What the exercise asks | In your copy of the data, include no pictures and alter nothing else.
>>>
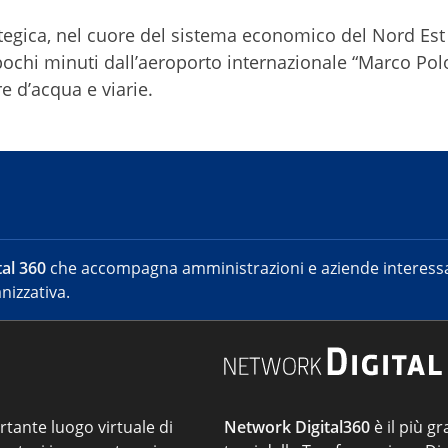
tegica, nel cuore del sistema economico del Nord Est d
 pochi minuti dall’aeroporto internazionale “Marco Polo
e d’acqua e viarie.
al 360
che accompagna amministrazioni e aziende interessat
nizzativa.
ortante luogo virtuale di
Network Digital360
è il più gr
<<<
Written response |
tegica, nel cuore del sistema economico del Nord Est d
 pochi minuti dall’aeroporto internazionale “Marco Polo
e d’acqua e viarie.
al 360
che accompagna amministrazioni e aziende interessat
nizzativa.
ortante luogo virtuale di
Network Digital360
è il più gr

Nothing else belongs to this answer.